Il avait écrit auparavant, dans une publication moins diffusée6, ce qui fait que je n'en parle qu'en passant :

"De Audiberti à Darrieusecq, en passant par des "militants" discrets mais gigantesques, comme Jacques Sternberg ou Philippe Curval, il y a bien une tradition française pour à la fois célébrer les noces des Sciences et des Arts, et vouloir abolir les frontières entre les territoires de la littérature.
Après avoir fait de l'Amérique du sud un vaste champ pour ses expérimentations – elle y officiait sous le nom de code de "réalisme magique" – cette Esthétique de la Fusion s'impose enfin en Europe.
Plus récemment7, il ajoute :
"Il y avait, dans ce petit livre (Sympathies for the Devil), un condensé et une merveilleuse illustration de tout ce en quoi je croyais, quant à l’avenir de la science-fiction et à ce que j’avais théorisé ici ou là sous le vocable d’esthétique de la fusion — expression reprise d’ailleurs par l’auteur dans la présentation de l’une des cinq longues nouvelles composants ce recueil."
L'expression de Thomas Day, puisque c'est de lui qu'il s'agit, est sans doute celle-ci, en postface à la première de ces nouvelles, "Une forêt de cendres" :
"On y trouve… une certaine esthétique de la fusion, puisque le texte, bien que situé dans le futur, utilise beaucoup d'images spécifiques à la fantasy, au rock gothique et à l'horreur"8.
Ici, l'élément discriminant est constitué par des images. Comme on le voit, FV a des émules. En voici d'autres : le numéro 14 du magazine Initiales9 est sous-titré : Esthétique de la fusion. On y voit O. Girard nous présenter avec enthousiasme des éditeurs qui ne publient pas que de la SF, ou à l'inverse qui en publient un peu, F. Berthelot résumer les trente premières pages de son livre10 (encore à paraître à l'époque), ce qui m'évite de répéter ce que j'en disais ici même dernièrement11, F. Valéry lui-même nous parler de beaucoup de choses, mais en ne nous disant presque rien de l'esthétique de la fusion, T. Day nous raconter une classique histoire de science-fiction psychologique légèrement anticipatrice, Marion Mazauric évoquer enfin le sujet, mais en répétant de manière plutôt floue les lieux communs sur l'E. de la F. ("des écrivains qui souffrent des étiquettes qui contribuent à limiter leur lectorat et à réduire leurs ambitions").
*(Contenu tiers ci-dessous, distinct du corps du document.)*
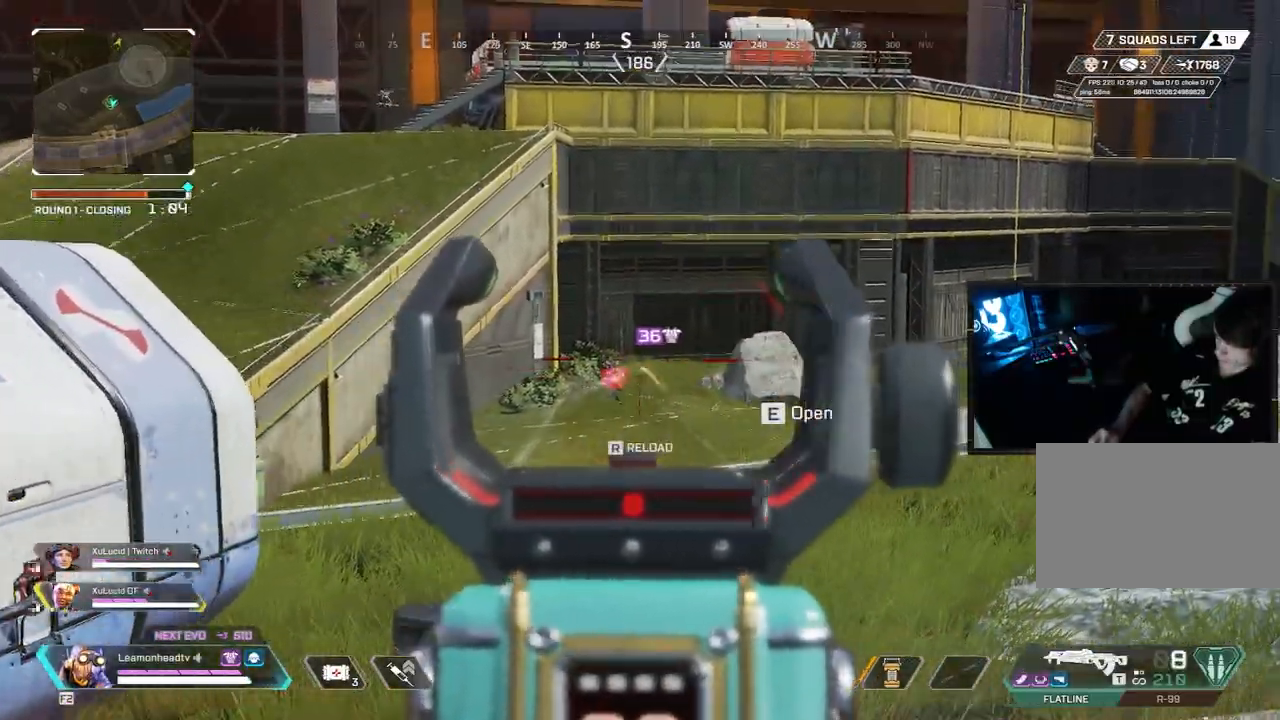
{"keys": ["a"], "mouse": ["left", "right"], "events": [[133, "s", "down"], [500, "s", "up"]]}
De leur côté, Raphaël Colson et André-François Ruaud, dans leur récent essai sur la SF12, décrivent, dans un chapitre titré "Comment la fusion enrichit-elle le genre ?", une "réforme stylistique et narrative féconde, fondée sur la fusion des modes narratifs" et une "nouvelle génération d'auteurs [qui] se met (...) à pratiquer l'humour, le polar ou à aborder la politique" avant de citer explicitement "l'esthétique de la fusion" et F. Valéry lui-même, puis, plus loin, évoquent, à propos du cyberpunk "... une esthétique de la fusion, avec l'intégration des techniques narratives du roman noir"13. Là, l'argumentation mélange les niveaux, soit la forme (stylistique, mode narratif), soit le ton (humour), soit le fond (polar, politique) : les notions employées sont bien peu précisées, et on y trouve pas beaucoup de "fusion".
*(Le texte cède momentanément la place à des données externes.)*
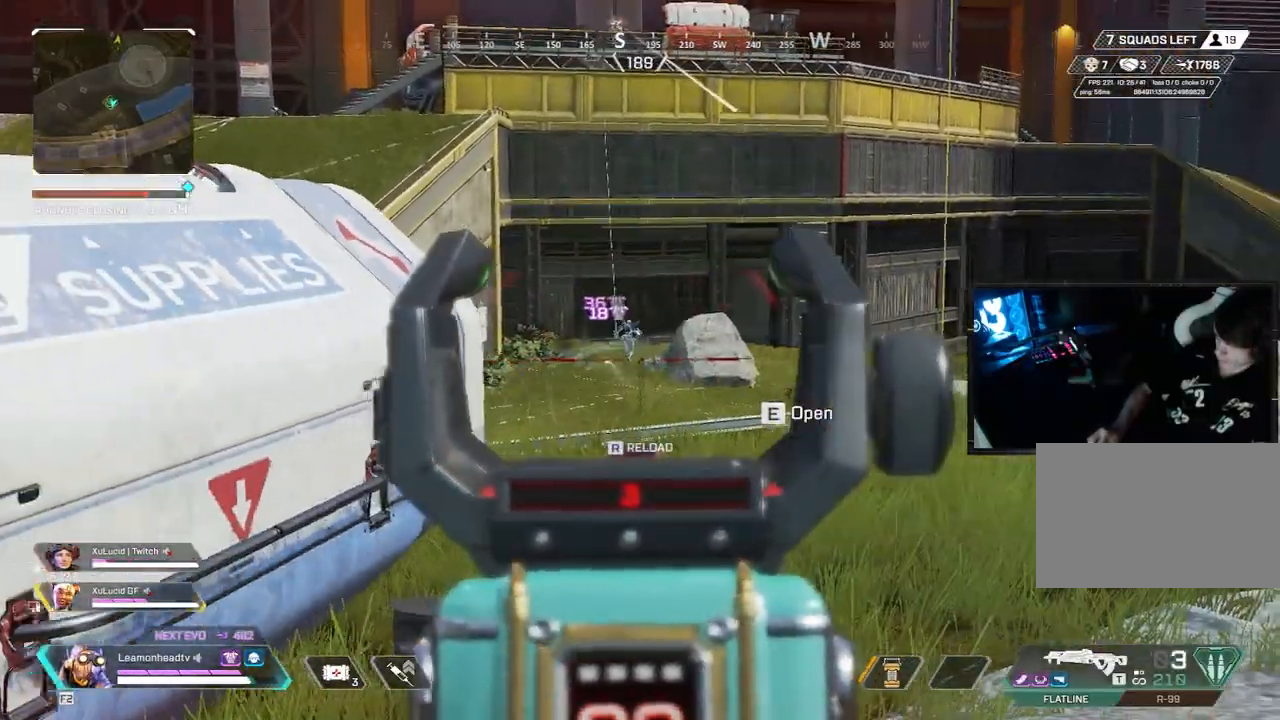
{"keys": ["shift", "w"], "mouse": ["right"]}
Ugo Bellagamba surenchérit, dans une interview par Etienne Barillier sur le site de SF-Mag14. Plus tard cependant, dans une page de son blog datée de novembre 200415, il revient un peu en arrière, avec bon sens :
"Faire de l'absence de catégories… une catégorie. Signe de temps, rançon du succès, les rebelles d'hier sont les conformistes d'aujourd'hui, peut-être les autorités de demain. Il faut prendre du recul, je crois."
Jean-Louis Trudel, dans son propre blog16, évoque
"cette esthétique de la fusion que Francis Valéry et lui [Gilles Dumay, note de Giangi] prêchaient naguère... C'était donc conçu au départ comme un texte transcendant les genres et reposant surtout sur la force du verbe et de l'imagination".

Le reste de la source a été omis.